Figure 2.

Balance between the vesicular and tubular trafficking of LRP1 in the brain endothelium. (A) Abundance of PLA dots resulting from the proximity between syndapin-2 and intracellular proteins associated with endocytosis and trafficking of LRP1 and Aβ in BECs. Violin plot (n = 30–40 images, 10–20 images of different cells from three independent experiments). (B) Expression levels of LRP1 in the shRNA control (scramble) and syndapin-2 knockdown (Syn-2) BECs determined by Western blotting. Values normalized to WT BECs. Each data point represents normalized LRP1 expression levels in one cell sample. GAPDH was used as loading control. Mean ± standard deviation (SD) (n = 3). Non-significant, Student’s t-test. Abundance of PLA dots resulting from the proximity between LRP1 and (C) syndapin-2, (D) clathrin, (E) EEA-1, (F) Rab5, (G) Rab7, (H) Rab11 and (I) LAMP-1 in scramble and syndapin-2 knockdown BECs. All data were normalized to WT BECs. Each point represents abundance of PLA dots in one image.
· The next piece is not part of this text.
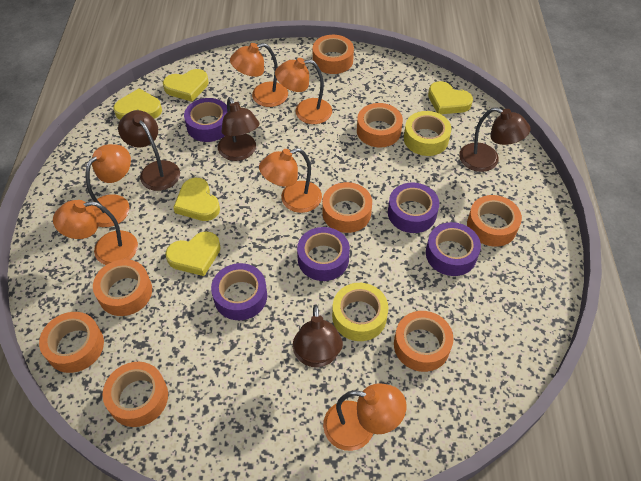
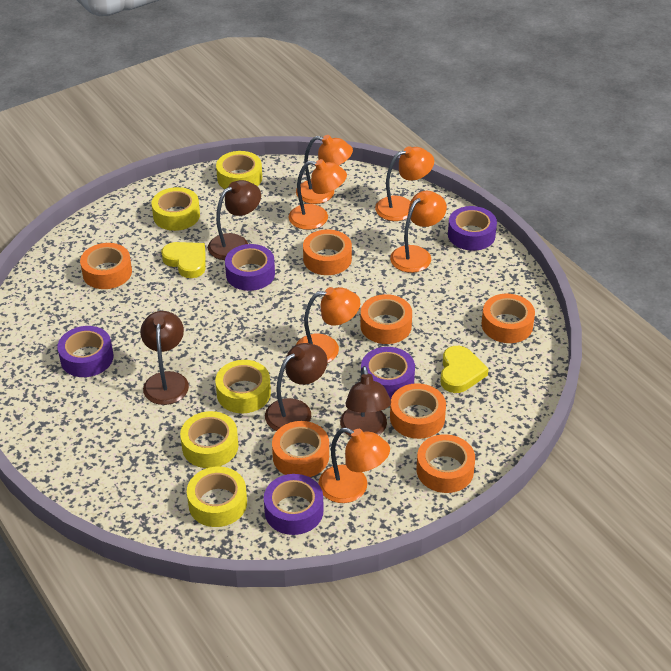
orange tape: [39,312,104,373] [93,259,152,316] [102,362,168,427] [313,35,354,74] [322,182,372,233] [357,103,403,148] [394,311,454,372] [467,195,522,247] = 8 -> [80,243,132,289] [272,421,329,477] [303,229,352,275] [360,294,412,344] [390,383,446,439] [417,434,475,493] [482,294,535,343] = 7
yellow heart: [113,88,162,120] [163,69,209,102] [165,231,220,276] [173,178,220,221] [428,81,473,114] = 5 -> [161,242,206,278] [440,346,489,393] = 2
yellow tape: [332,283,388,341] [404,111,451,156] = 2 -> [152,187,200,231] [180,411,238,468] [187,467,247,527] [215,360,271,413] [216,151,262,189] = 5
Mean ± SD (n = 30–40 images, 15–20 images of different cells from two independent experiments). **P < 0.01, ***P < 0.001, Student’s t-test. (J) LRP1 and (K) Rab5 expression levels in the microvessels of WT and heterozygous syndapin-2 KO mouse brains quantified by densiometry analyses of immunoblotting. Data normalized to GAPDH (loading control). Violin plot (n = 3−5). *P < 0.05, Student’s t-test. (L) Representative immunoblotting for LRP1, Rab5 and GAPDH (as loading control) in the microvessel fractions of WT and KO mouse brains. For full blots of the data represented in B–L, see Supplementary Fig. 8.